=== Page excerpt ===
Godzilla. Beinn Bhàn’s, Coire Nan Fhamair and the Giants Wall. Scotland. IX/8
In March 2011, almost at the end of another Scottish winter, Guy Robertson and Pete Benson individually called me on the phone. “We are going in search of a new route on the Applecross cliffs, you can join us if you want.” I hadn’t had my fill that winter and drove the eleven-hour journey from Llanberis in North Wales to the north west of the Scottish Highlands by myself before settling down in the back of my green Citroen Berlingo to wait. At 10pm a car pulled up and the almost-mythical team of Scottish winter new route success came-a-knocking, bringing with them zeal and reconstituted meat in the form of such highland delights as sausage and pie, of which I partook in none.
After four hours we set off in the dark aiming for Beinn Bhàn’s, Coire Nan Fhamair and the Giants Wall.
Several hours later, the three of us topped out with a monster of a new line and monster smiles. The moon lit the glistening sheet of the green sea and the stars flickered almost the end of my winter that year. Scottish winter climbing and the style we impose on ourselves to keep it real can be very rewarding, especially when shared with trusted friends. We named the new route Godzilla and gave it a grade of IX/8.
8.
Guerdon Grooves. Slime Wall. Buachaille Etive Mòr. (The one that got away. Bonus words and picture that didn’t appear on the Alpinist takeover.)
“Nick, I’ve been training hard and climbing easy routes and I’m getting nervous and jittery and I’m borderline ANGRY! We will go to Buachaille Etive Mòr.” This was how the phone call with my friend Guy Robertson finished after planning for the following day of Scottish winter climbing. Guy, a Scot and guru of all things wintery, was joining Bayard Russel, an East Coast American and me as we attended the final day of a BMC Winter International Meet.
Saturday morning, walking in the dark past Lagangarbh, the SMC hut and over iced puddles cracked like stars, we look up and a vision from a dream appears, there is a white wave running down Slime Wall. Guy turned to me, “It’s on, it’s on, my God, ITS ON!” As Guy had not actually said what the plan was, I could only guess that whatever it was, was on.
===
_Your goal_. Reproduce everything in the climbing text from "After four hours" down to "the Alpinist takeover.)", without altering a word. The data that comes next has no connection to the climbing text.
=== Study material ===
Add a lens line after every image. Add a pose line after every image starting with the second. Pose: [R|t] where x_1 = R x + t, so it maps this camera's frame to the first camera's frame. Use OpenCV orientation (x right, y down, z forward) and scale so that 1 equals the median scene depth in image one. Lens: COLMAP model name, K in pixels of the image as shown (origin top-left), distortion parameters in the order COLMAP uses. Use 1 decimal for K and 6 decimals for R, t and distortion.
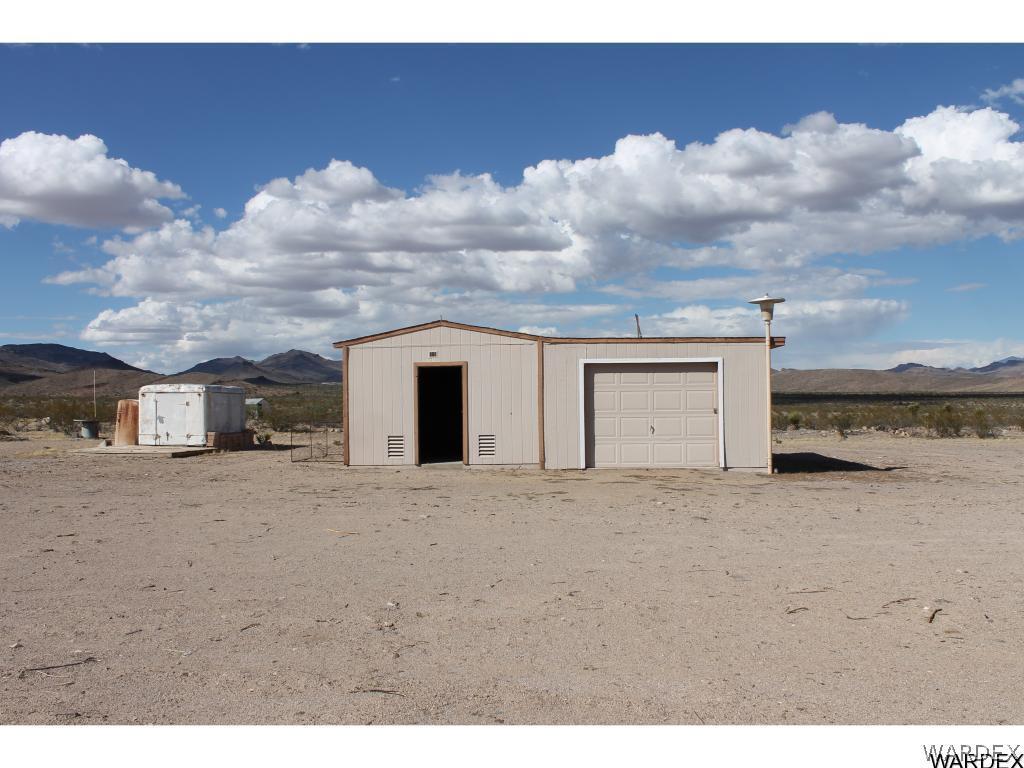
lens RADIAL K [[868.8, 0, 515.3], [0, 868.8, 380.6], [0, 0, 1]] dist [-0.154229, 0.124155]
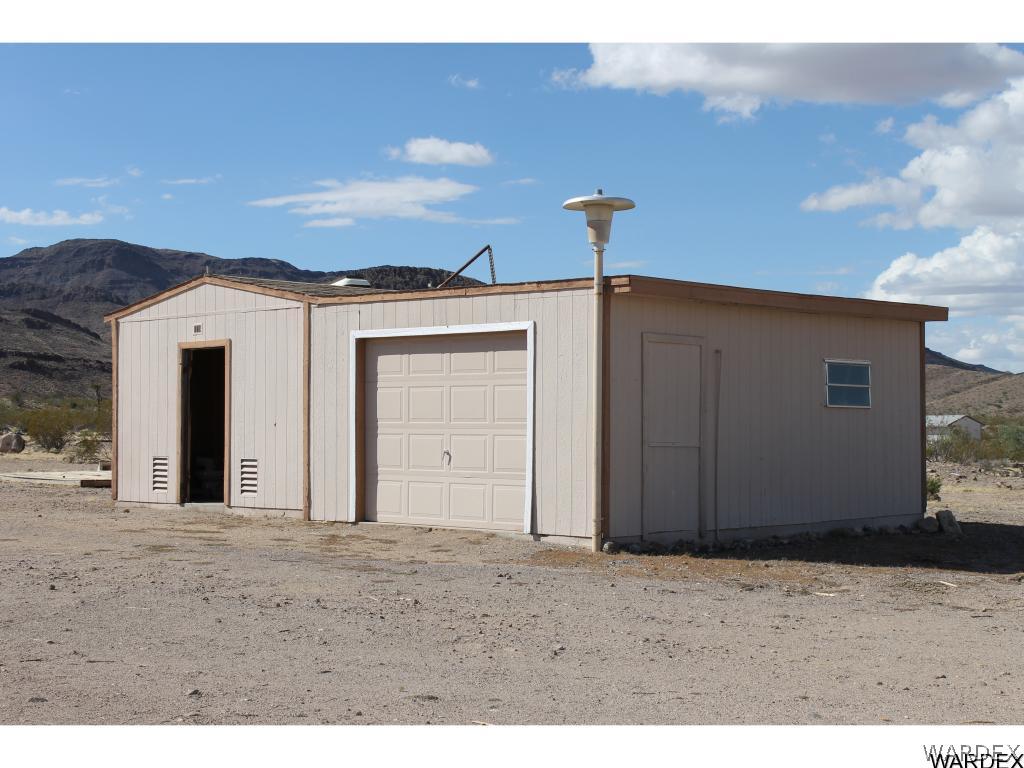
lens RADIAL K [[1713.3, 0, 504.2], [0, 1713.3, 382.8], [0, 0, 1]] dist [-0.165397, 0.000000]
pose [[0.769978, -0.004676, -0.638053, 0.863320], [0.004069, 0.999989, -0.002418, 0.012445], [0.638057, -0.000735, 0.769989, 0.191272]]
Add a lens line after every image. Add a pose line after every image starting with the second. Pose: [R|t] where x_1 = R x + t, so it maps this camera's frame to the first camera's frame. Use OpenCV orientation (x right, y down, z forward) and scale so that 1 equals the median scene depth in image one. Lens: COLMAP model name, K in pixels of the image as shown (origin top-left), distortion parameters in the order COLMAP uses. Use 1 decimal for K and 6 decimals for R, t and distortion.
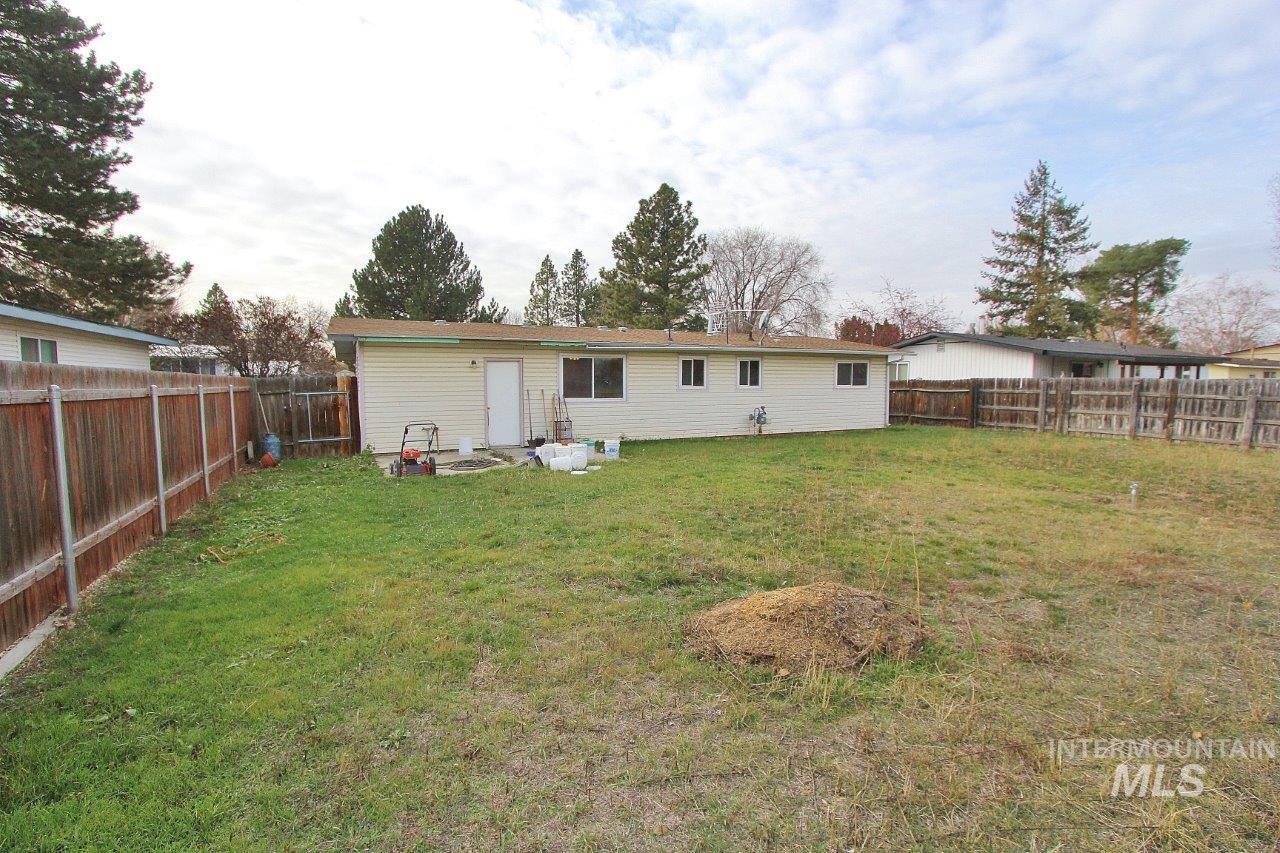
lens RADIAL K [[587.4, 0, 640.0], [0, 587.4, 426.5], [0, 0, 1]] dist [-0.057968, 0.000239]
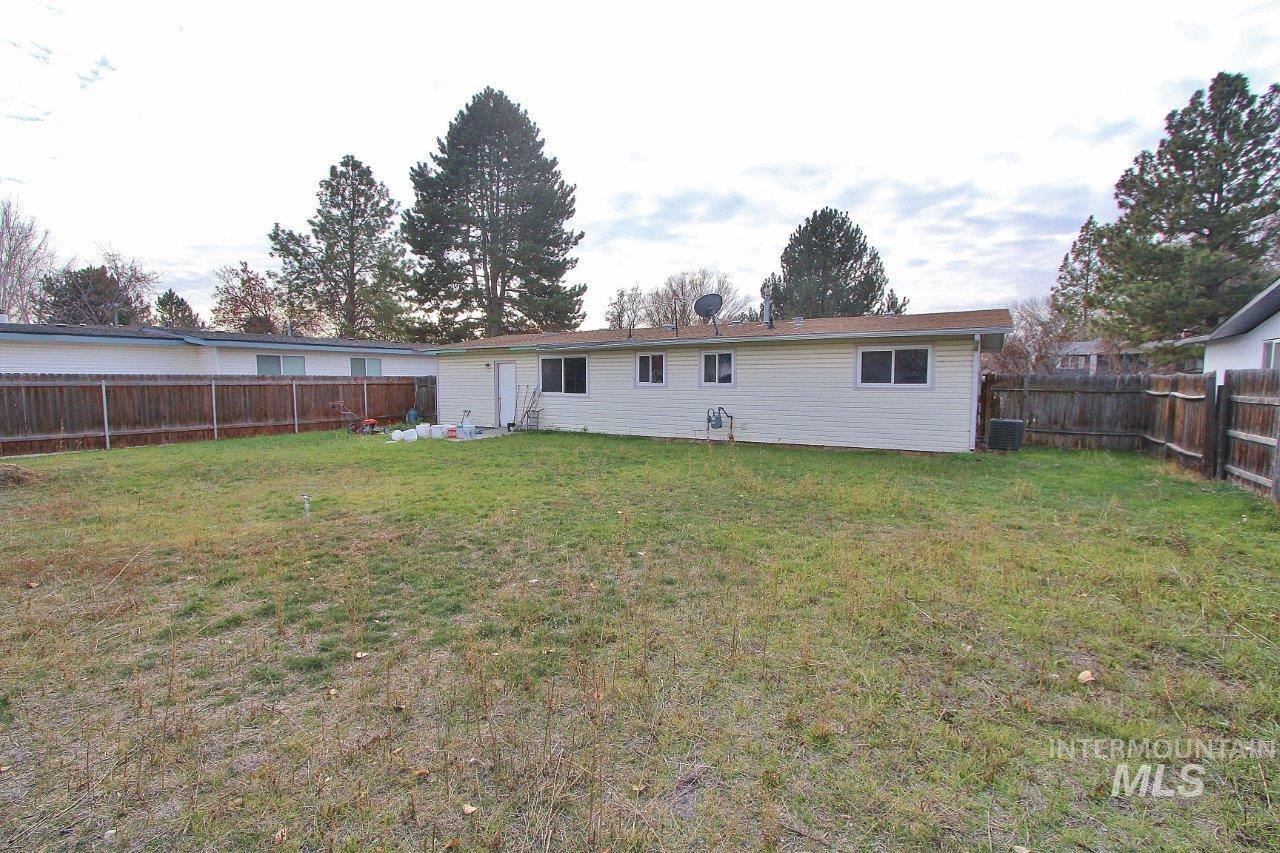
lens RADIAL K [[585.5, 0, 639.4], [0, 585.5, 422.7], [0, 0, 1]] dist [-0.014101, 0.001758]
pose [[0.555366, 0.061393, -0.829337, 0.847619], [-0.063829, 0.997476, 0.031096, -0.031705], [0.829153, 0.035666, 0.557883, 0.435497]]
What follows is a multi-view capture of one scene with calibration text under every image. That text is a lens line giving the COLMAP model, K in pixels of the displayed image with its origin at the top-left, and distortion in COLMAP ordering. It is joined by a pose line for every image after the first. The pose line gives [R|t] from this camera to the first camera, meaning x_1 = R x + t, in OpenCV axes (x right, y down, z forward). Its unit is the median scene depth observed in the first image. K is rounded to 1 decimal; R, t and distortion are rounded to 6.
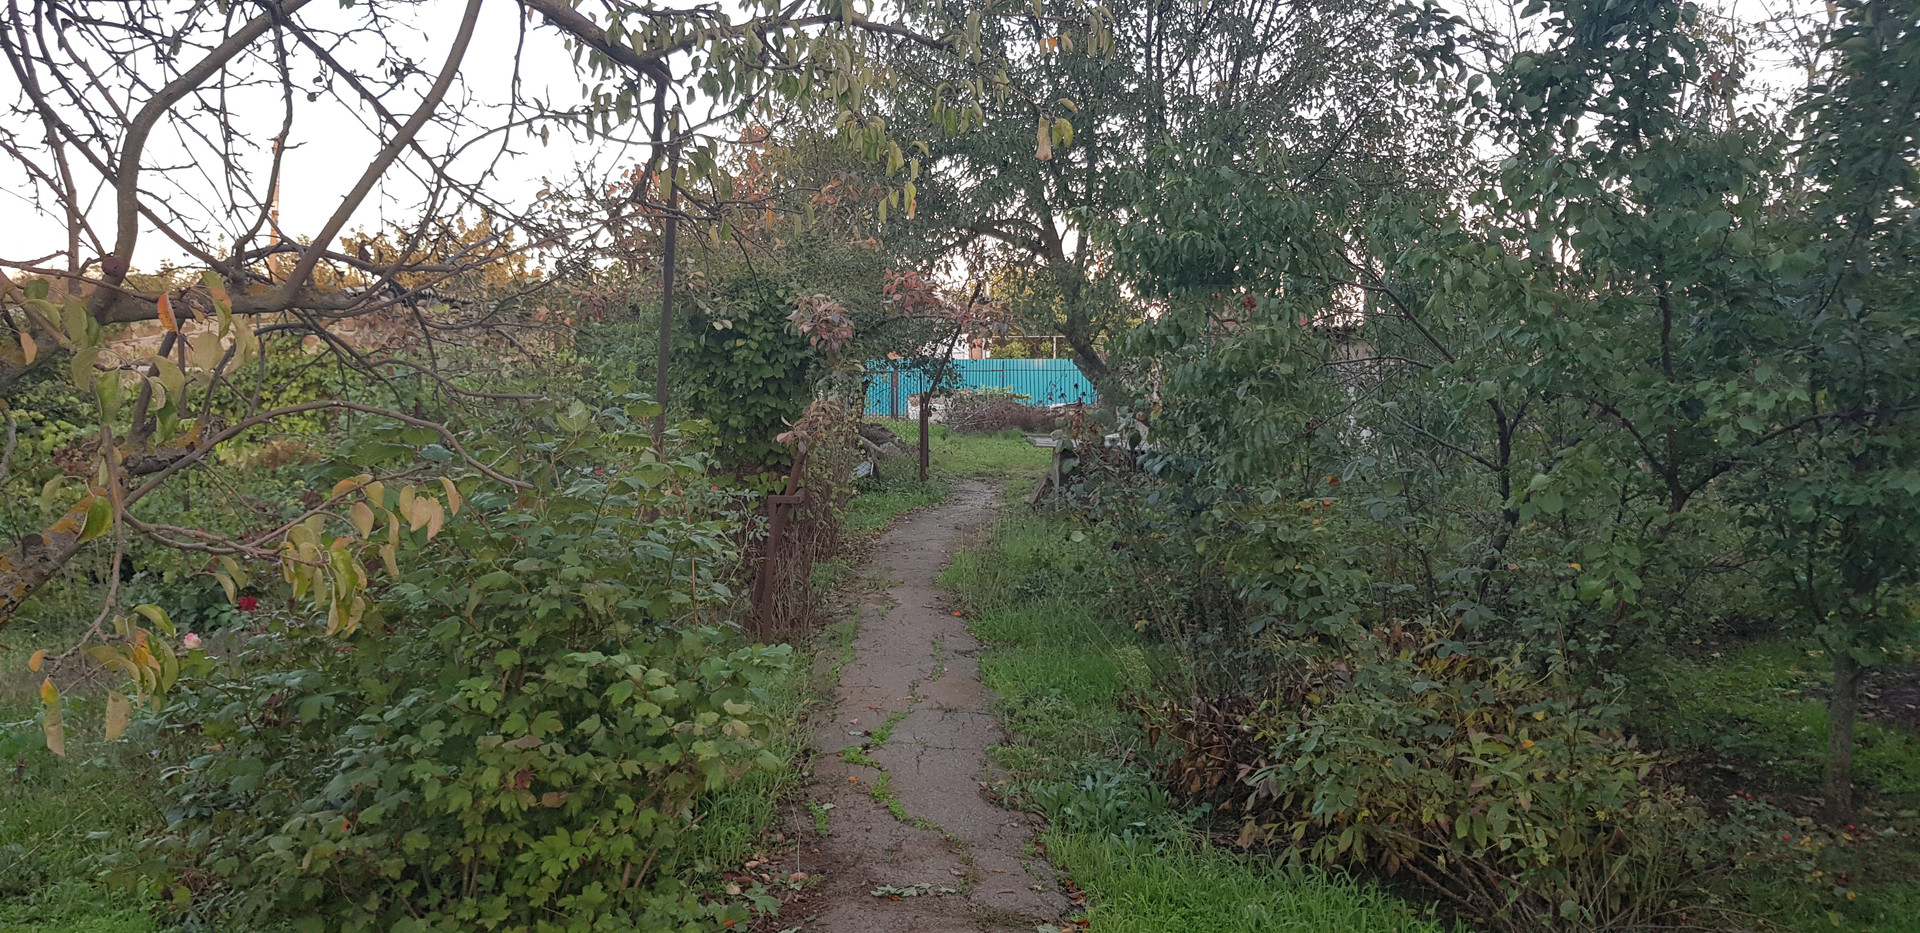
lens RADIAL K [[1456.3, 0, 962.9], [0, 1456.3, 442.2], [0, 0, 1]] dist [0.058698, -0.110658]
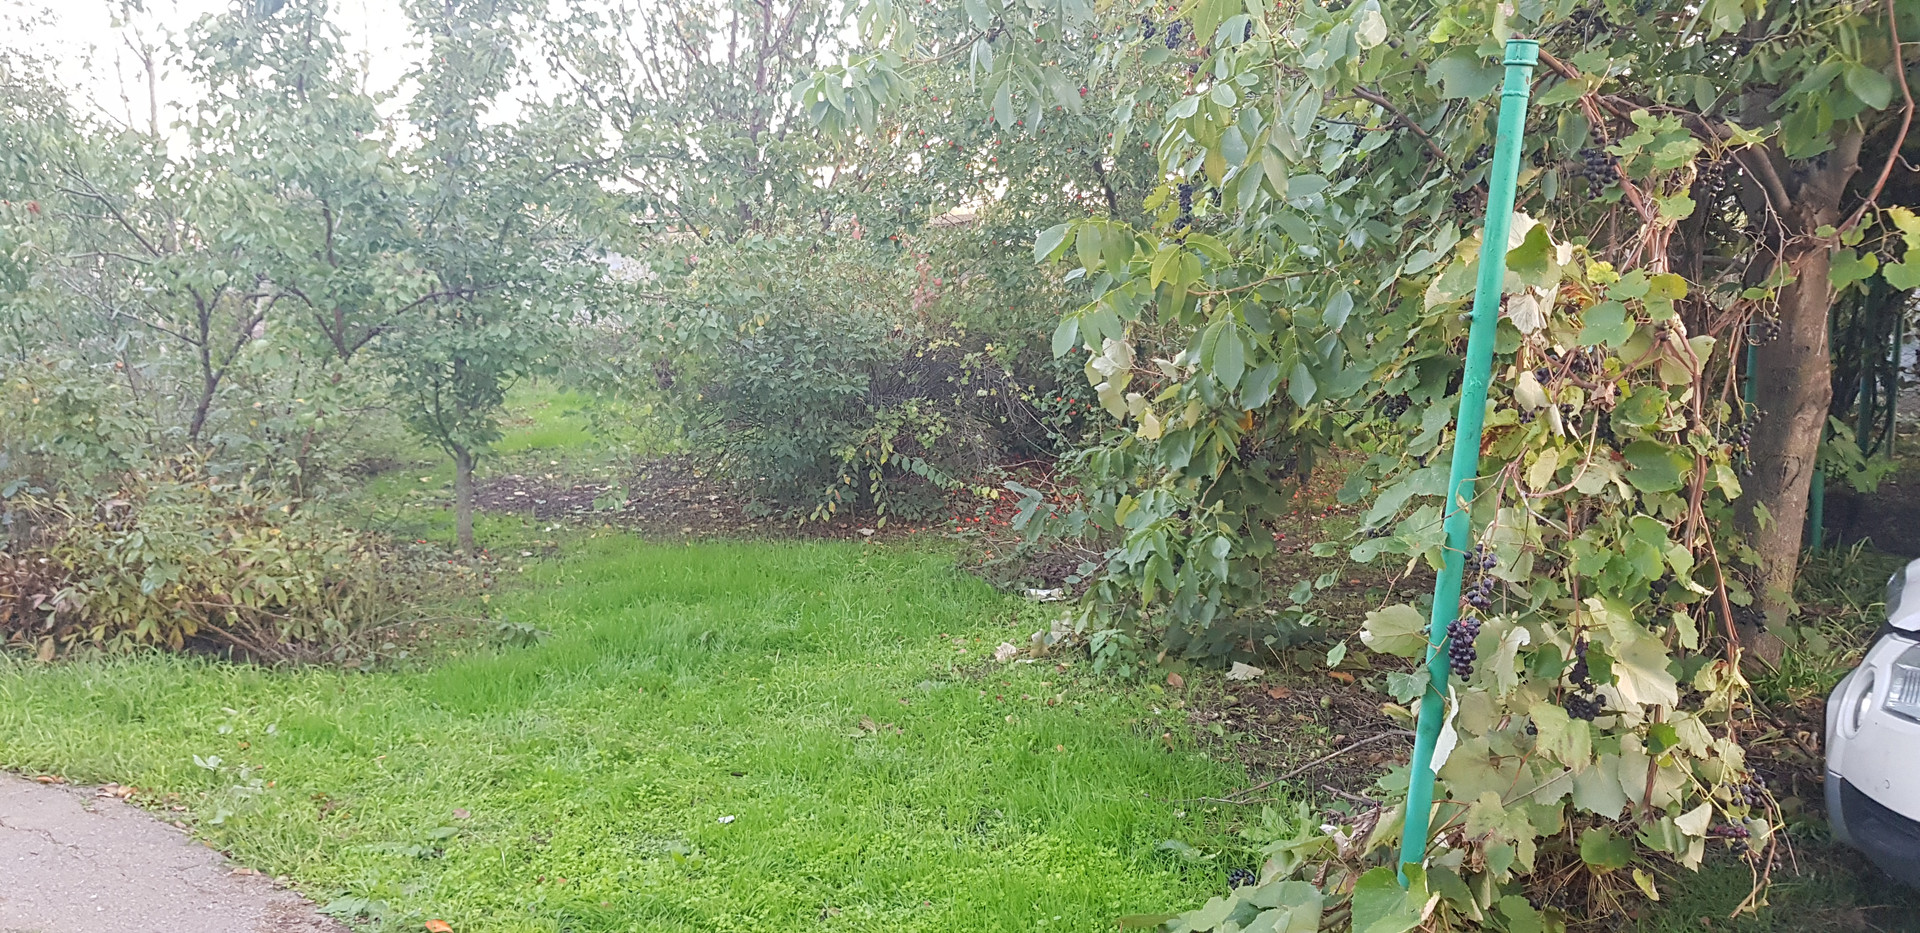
lens RADIAL K [[1456.3, 0, 962.9], [0, 1456.3, 442.2], [0, 0, 1]] dist [0.058698, -0.110658]
pose [[0.609924, -0.101031, 0.785993, -0.288847], [0.047378, 0.994715, 0.091095, 0.023726], [-0.791042, -0.018322, 0.611487, -0.348473]]
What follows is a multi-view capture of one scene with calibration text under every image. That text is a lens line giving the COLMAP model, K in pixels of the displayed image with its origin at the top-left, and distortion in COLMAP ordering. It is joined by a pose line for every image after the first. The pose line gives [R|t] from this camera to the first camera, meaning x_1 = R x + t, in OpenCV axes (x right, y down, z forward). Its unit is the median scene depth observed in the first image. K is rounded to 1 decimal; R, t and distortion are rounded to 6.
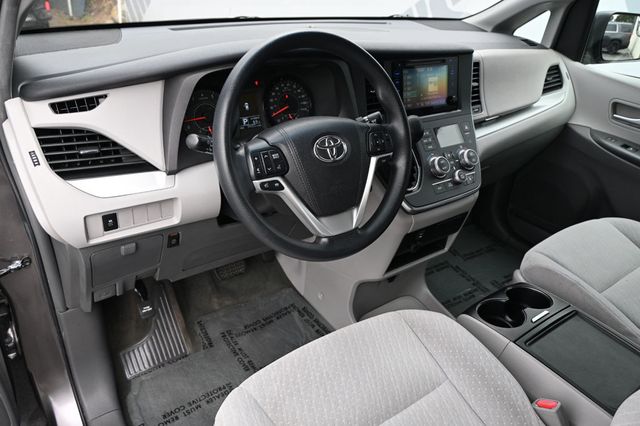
lens RADIAL K [[478.6, 0, 320.0], [0, 478.6, 213.0], [0, 0, 1]] dist [0.000377, -0.000869]
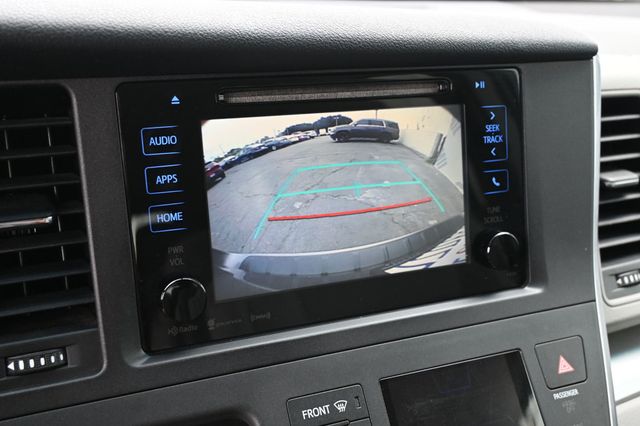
lens RADIAL K [[719.6, 0, 320.0], [0, 719.6, 213.0], [0, 0, 1]] dist [0.013640, 0.011279]
pose [[0.976368, 0.034163, -0.213399, 0.397882], [-0.068346, 0.985559, -0.154924, -0.286218], [0.205025, 0.165848, 0.964603, 0.949274]]
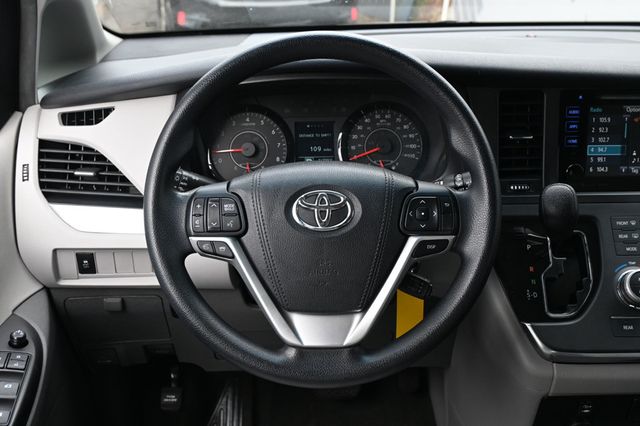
lens RADIAL K [[725.5, 0, 320.0], [0, 725.5, 213.0], [0, 0, 1]] dist [-0.001499, -0.020739]
pose [[0.823593, 0.140889, -0.549404, 0.538453], [-0.217479, 0.973064, -0.076482, -0.055194], [0.523830, 0.182474, 0.832049, 0.190447]]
===
_Answer for the task_.
After four hours we set off in the dark aiming for Beinn Bhàn’s, Coire Nan Fhamair and the Giants Wall.
Several hours later, the three of us topped out with a monster of a new line and monster smiles. The moon lit the glistening sheet of the green sea and the stars flickered almost the end of my winter that year. Scottish winter climbing and the style we impose on ourselves to keep it real can be very rewarding, especially when shared with trusted friends. We named the new route Godzilla and gave it a grade of IX/8.
8.
Guerdon Grooves. Slime Wall. Buachaille Etive Mòr. (The one that got away. Bonus words and picture that didn’t appear on the Alpinist takeover.)